# [Record set]

- - - - - - -

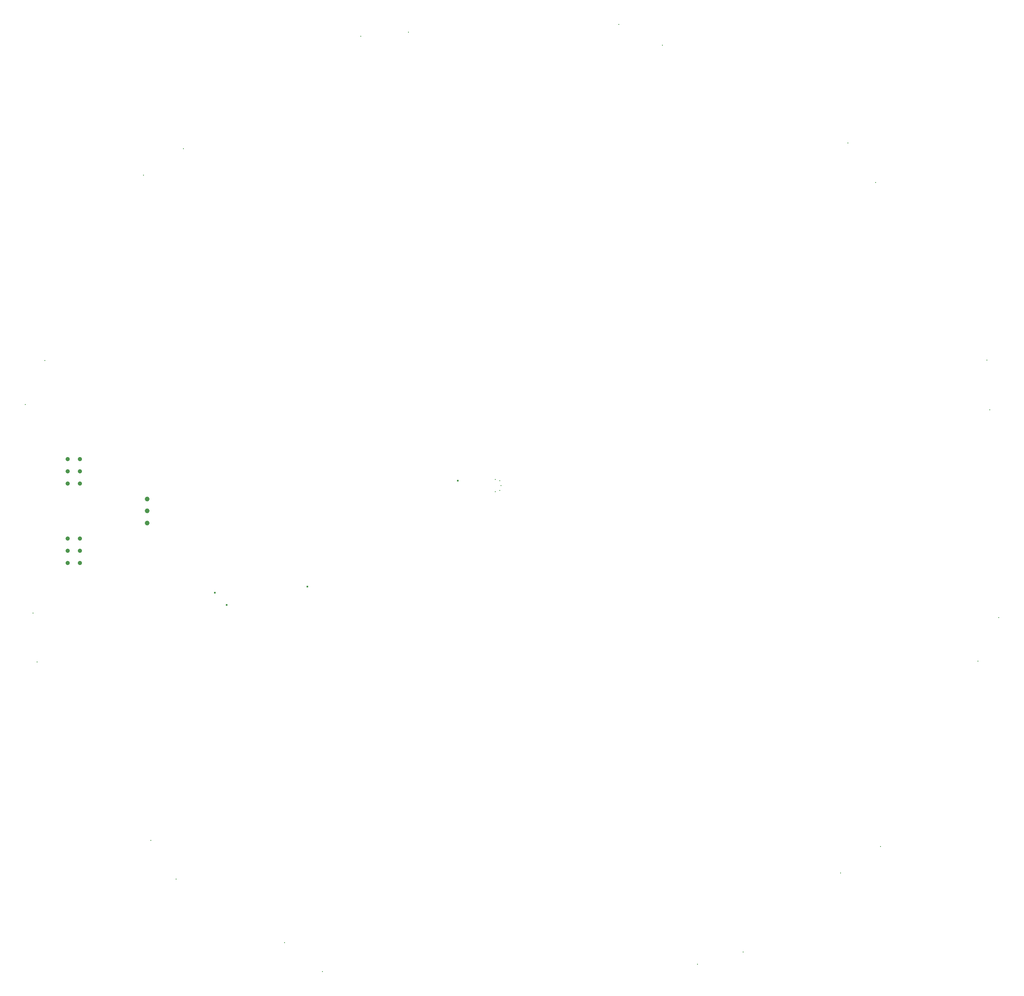
<source format=gbr>
%TF.GenerationSoftware,KiCad,Pcbnew,(6.0.9)*%
%TF.CreationDate,2023-07-09T09:41:22+10:00*%
%TF.ProjectId,Line 2.4,4c696e65-2032-42e3-942e-6b696361645f,rev?*%
%TF.SameCoordinates,Original*%
%TF.FileFunction,Plated,1,2,PTH,Drill*%
%TF.FilePolarity,Positive*%
%FSLAX46Y46*%
G04 Gerber Fmt 4.6, Leading zero omitted, Abs format (unit mm)*
G04 Created by KiCad (PCBNEW (6.0.9)) date 2023-07-09 09:41:22*
%MOMM*%
%LPD*%
G01*
G04 APERTURE LIST*
%TA.AperFunction,ViaDrill*%
%ADD10C,0.300000*%
%TD*%
%TA.AperFunction,ViaDrill*%
%ADD11C,0.400000*%
%TD*%
%TA.AperFunction,ComponentDrill*%
%ADD12C,0.890000*%
%TD*%
%TA.AperFunction,ComponentDrill*%
%ADD13C,1.000000*%
%TD*%
G04 APERTURE END LIST*
D10*
X152374057Y-119344728D03*
X154000000Y-162750000D03*
X154844728Y-172875943D03*
X156500000Y-110250000D03*
X177000000Y-71750000D03*
X178500000Y-210000000D03*
X183750000Y-218000000D03*
X185250000Y-66250000D03*
X206250000Y-231250000D03*
X214120981Y-237242390D03*
X222124057Y-42844728D03*
X232000000Y-42000000D03*
X250000000Y-135000000D03*
X250000000Y-137500000D03*
X251000000Y-135250000D03*
X251000000Y-137250000D03*
X251250000Y-136250000D03*
X275655272Y-40374057D03*
X284750000Y-44750000D03*
X292000000Y-235750000D03*
X301530580Y-233208101D03*
X321750000Y-216750000D03*
X323250000Y-65000000D03*
X329000000Y-73250000D03*
X330000000Y-211250000D03*
X350250000Y-172750000D03*
X352155272Y-110124057D03*
X352750000Y-120500000D03*
X354625943Y-163655272D03*
D11*
X191750000Y-158500000D03*
X194250000Y-161000000D03*
X211000000Y-157250000D03*
X242250000Y-135250000D03*
D12*
%TO.C,J1*%
X161230000Y-130710000D03*
X161230000Y-133250000D03*
X161230000Y-135790000D03*
%TO.C,J2*%
X161230000Y-147210000D03*
X161230000Y-149750000D03*
X161230000Y-152290000D03*
%TO.C,J1*%
X163770000Y-130710000D03*
X163770000Y-133250000D03*
X163770000Y-135790000D03*
%TO.C,J2*%
X163770000Y-147210000D03*
X163770000Y-149750000D03*
X163770000Y-152290000D03*
D13*
%TO.C,J3*%
X177750000Y-139000000D03*
X177750000Y-141500000D03*
X177750000Y-144000000D03*
M02*

</source>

- - - - - - -

# [Work item]
For the entries above, transcribe precisely the lines from the one with "X251000000Y-137250000D03*" through the end, including both.

# [Task result]
X251000000Y-137250000D03*
X251250000Y-136250000D03*
X275655272Y-40374057D03*
X284750000Y-44750000D03*
X292000000Y-235750000D03*
X301530580Y-233208101D03*
X321750000Y-216750000D03*
X323250000Y-65000000D03*
X329000000Y-73250000D03*
X330000000Y-211250000D03*
X350250000Y-172750000D03*
X352155272Y-110124057D03*
X352750000Y-120500000D03*
X354625943Y-163655272D03*
D11*
X191750000Y-158500000D03*
X194250000Y-161000000D03*
X211000000Y-157250000D03*
X242250000Y-135250000D03*
D12*
%TO.C,J1*%
X161230000Y-130710000D03*
X161230000Y-133250000D03*
X161230000Y-135790000D03*
%TO.C,J2*%
X161230000Y-147210000D03*
X161230000Y-149750000D03*
X161230000Y-152290000D03*
%TO.C,J1*%
X163770000Y-130710000D03*
X163770000Y-133250000D03*
X163770000Y-135790000D03*
%TO.C,J2*%
X163770000Y-147210000D03*
X163770000Y-149750000D03*
X163770000Y-152290000D03*
D13*
%TO.C,J3*%
X177750000Y-139000000D03*
X177750000Y-141500000D03*
X177750000Y-144000000D03*
M02*

</source>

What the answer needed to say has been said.